Quando Mário Donato lançou PRESENÇA DE ANITA, em 1948, vivenciou dias de glória e de muita polêmica. Aclamado pela crítica como inovador, ousado e erótico, o livro provocou a ira da Igreja que ameaçou excomungar o autor . Um grupo de senhoras de Campinas organizou um abaixo-assinado contra a publicação e seu criador, tornando Donato persona non grata em sua cidade natal.
http://www.editoras.com/objetiva/389-9.htm
Na verdade, apesar da série da Globo ser baseada, pelo menos na minha opinião, muito mais em Presença de Anita do que em Lolita, a influência estrangeira parece muito mais forte. Num gosto disso não. Acho que a obra de Mário Donato merece muito mais atenção do que recebeu.

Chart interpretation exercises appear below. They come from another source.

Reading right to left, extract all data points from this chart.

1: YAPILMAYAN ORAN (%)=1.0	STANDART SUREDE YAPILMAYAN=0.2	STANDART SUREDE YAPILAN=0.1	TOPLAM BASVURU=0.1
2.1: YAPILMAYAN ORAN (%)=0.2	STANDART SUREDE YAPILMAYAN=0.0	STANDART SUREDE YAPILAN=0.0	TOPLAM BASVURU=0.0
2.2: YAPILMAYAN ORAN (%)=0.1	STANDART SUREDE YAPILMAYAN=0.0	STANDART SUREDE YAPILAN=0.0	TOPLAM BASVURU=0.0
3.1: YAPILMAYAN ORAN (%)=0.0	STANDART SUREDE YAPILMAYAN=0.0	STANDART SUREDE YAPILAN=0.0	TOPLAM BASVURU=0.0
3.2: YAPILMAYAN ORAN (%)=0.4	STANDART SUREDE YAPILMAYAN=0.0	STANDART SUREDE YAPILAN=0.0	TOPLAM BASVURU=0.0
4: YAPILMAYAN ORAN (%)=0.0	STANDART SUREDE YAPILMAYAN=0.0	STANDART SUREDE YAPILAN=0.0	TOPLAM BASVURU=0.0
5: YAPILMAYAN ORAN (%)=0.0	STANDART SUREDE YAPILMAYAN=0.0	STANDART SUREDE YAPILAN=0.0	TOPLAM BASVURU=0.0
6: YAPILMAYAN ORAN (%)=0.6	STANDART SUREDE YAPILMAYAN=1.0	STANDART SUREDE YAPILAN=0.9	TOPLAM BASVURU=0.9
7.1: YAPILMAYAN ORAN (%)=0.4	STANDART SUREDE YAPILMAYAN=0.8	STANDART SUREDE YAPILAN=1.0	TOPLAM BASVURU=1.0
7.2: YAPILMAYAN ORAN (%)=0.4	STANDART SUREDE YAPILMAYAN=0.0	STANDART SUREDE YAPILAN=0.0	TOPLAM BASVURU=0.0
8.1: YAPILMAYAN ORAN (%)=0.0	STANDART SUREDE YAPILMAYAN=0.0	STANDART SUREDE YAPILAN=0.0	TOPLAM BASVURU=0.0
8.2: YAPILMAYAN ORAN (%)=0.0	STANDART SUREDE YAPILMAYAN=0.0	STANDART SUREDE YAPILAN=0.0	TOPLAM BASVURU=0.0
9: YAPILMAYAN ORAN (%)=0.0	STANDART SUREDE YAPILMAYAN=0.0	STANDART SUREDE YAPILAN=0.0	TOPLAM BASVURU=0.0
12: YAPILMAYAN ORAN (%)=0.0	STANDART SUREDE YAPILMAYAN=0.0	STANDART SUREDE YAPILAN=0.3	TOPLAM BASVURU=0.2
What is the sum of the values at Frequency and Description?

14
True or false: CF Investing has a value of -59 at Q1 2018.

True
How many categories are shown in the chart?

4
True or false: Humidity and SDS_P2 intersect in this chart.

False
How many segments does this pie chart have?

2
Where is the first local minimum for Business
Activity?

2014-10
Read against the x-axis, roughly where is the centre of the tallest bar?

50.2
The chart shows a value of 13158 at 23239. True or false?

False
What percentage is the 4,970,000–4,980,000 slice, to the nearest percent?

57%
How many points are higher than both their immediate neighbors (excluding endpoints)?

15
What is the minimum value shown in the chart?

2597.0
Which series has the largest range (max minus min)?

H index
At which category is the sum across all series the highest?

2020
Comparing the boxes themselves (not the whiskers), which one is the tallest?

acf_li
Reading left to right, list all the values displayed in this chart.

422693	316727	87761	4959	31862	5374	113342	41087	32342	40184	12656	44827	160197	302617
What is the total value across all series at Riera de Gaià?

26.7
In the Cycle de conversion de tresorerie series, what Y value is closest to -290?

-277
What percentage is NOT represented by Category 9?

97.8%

Aí vai um trecho de Presença de Anita:
Morrer, morrer, morrer lhe parecia simples e fácil e desejável depois de tanto! Só lhe
enojava ter de tomar uma decisão, violentar-se para querer alguma coisa, a última coisa.
Hesitava diante da fronteira, através da qual queria ser precipitado sem vontade própria e
mesmo incapaz de impedi-lo, dando-se e não tomando. Anita já não era assim: sempre queria
coisas e caminhava para elas, cheia duma decisão que a princípio invejara, mas que agora o
irritava. Anita, veemente. Anita agarrara-se à idéia e já vivia em função dela intensamente,
cega na sua paixão, paixão não por ele, que era um objeto acidental e Anita morreria por
qualquer coisa, - a paixão pela paixão.